Many trials in Sharia courts fail to conform to international standards and do not respect due process even as defined by Sharia legislation: defendants rarely have access to a lawyer, are not informed about their rights, and judges are often poorly trained. The manner in which Sharia is applied discriminates against women, particularly in adultery cases where standards of evidence differ based on the sex of the accused.
Freedom of Expression and Attacks on Civil Society
Nigerian civil society and the country's independent press are generally free to criticize the federal government and its policies, and a vibrant public debate exists around such issues. However, in 2006 security forces harassed and detained activists and journalists on several occasions for discussing issues of particular sensitivity. In July police in Abuja broke up a meeting of civil society groups convened to discuss the human rights record of the Obasanjo administration. As in other such cases, the police made use of the repressive Public Order Act, a widely denounced relic of military rule. In June two journalists were detained and charged with sedition in connection with a news report questioning the cost and age of a recently acquired presidential jet.

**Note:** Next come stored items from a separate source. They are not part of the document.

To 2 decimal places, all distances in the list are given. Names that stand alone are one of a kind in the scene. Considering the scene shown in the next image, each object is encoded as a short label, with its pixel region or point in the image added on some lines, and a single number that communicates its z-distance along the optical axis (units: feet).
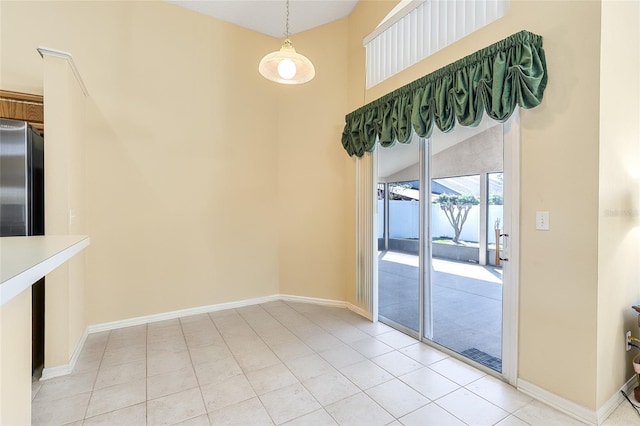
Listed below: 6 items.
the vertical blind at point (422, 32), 7.89
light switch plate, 6.68
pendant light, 7.21
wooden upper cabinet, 8.50
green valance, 6.51
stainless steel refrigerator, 7.52
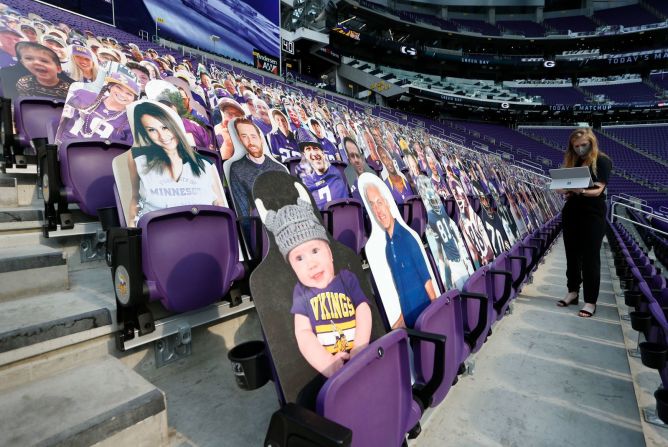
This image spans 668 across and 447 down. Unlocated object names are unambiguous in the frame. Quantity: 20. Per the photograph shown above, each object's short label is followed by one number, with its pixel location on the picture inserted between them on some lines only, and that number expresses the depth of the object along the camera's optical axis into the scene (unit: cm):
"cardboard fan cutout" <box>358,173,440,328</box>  118
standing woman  271
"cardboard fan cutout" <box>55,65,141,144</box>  207
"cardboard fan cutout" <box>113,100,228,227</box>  152
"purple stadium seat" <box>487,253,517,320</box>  185
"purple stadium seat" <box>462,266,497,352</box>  147
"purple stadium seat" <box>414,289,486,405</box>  111
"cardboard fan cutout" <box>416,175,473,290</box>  175
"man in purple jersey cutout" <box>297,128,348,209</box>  277
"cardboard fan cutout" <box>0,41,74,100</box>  283
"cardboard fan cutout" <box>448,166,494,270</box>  230
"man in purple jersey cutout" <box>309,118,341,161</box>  435
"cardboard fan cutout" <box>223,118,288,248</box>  198
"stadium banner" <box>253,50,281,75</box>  1607
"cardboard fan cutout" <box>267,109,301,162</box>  345
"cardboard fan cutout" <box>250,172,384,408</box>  80
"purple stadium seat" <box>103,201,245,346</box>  120
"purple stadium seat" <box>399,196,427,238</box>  244
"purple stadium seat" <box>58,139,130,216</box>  177
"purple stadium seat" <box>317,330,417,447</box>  72
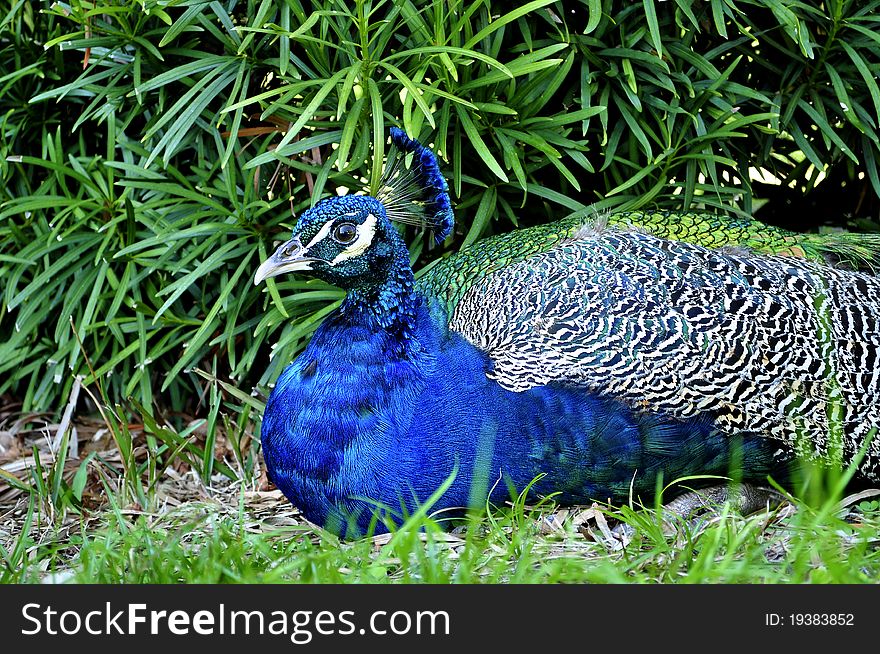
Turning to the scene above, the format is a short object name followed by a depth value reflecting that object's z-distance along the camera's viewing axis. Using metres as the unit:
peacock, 4.66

Many local media outlets enjoy considerably less freedom than their more prominent national counterparts. State-level newspapers and independent radio stations in many areas reported numerous incidents of harassment in 2006. Newspaper editors and journalists in Rivers state, for example, reported that staff have been repeatedly harassed by security forces and threatened with criminal prosecution in response to news items deemed overly critical of state government policies and actions.
In June the head of the federal government's National Human Rights Commission was summarily sacked in reprisal for his public criticism of various government actions, a move that threatens to destroy the legitimacy and value of the institution by muzzling it.
Key International Actors
President Obasanjo has enjoyed a generally positive image in the eyes of foreign governments. Nigeria has enhanced its regional and international significance through the leading role played by Obasanjo in various diplomatic initiatives including efforts to broker peace in Darfur. This, combined with the country's economic significance as a major oil producer, perpetuates an unwillingness on the part of key governments – notably the United Kingdom and the United States – and intergovernmental organizations such as the African Union and the Commonwealth to exert meaningful pressure on Nigeria over its human rights record.

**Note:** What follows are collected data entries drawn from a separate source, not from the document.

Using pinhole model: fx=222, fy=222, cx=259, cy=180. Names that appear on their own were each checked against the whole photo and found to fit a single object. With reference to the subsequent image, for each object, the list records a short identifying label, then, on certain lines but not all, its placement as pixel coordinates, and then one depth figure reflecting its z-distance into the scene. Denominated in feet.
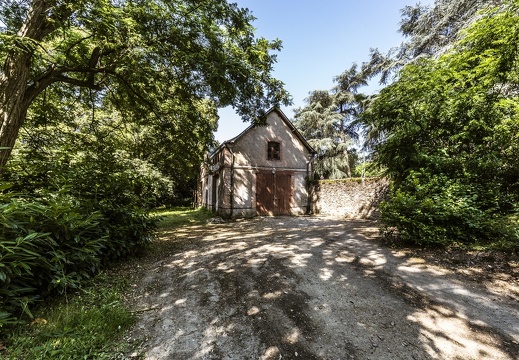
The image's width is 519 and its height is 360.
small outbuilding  48.08
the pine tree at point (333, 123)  76.54
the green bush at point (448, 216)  18.31
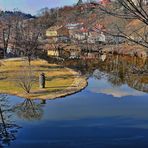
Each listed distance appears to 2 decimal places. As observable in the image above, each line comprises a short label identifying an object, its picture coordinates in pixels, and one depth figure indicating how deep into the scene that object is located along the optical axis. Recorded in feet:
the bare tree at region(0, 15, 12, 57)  195.24
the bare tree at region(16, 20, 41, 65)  168.35
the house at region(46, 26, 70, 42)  283.71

Multinational oil companies operating in the Niger Delta have become drawn into the region's conflicts in a way that has made the companies central parties to them. There are real constraints on the companies' ability to extricate themselves from this situation, but they have often failed to meet their basic responsibilities towards the communities around them. Companies have generally not responded effectively to human rights abuses committed by security forces assigned to protect their operations. They have also failed to curb environmentally harmful practices such as gas flaring, or to eliminate the occurrence of oil spills caused by aging and poorly maintained infrastructure.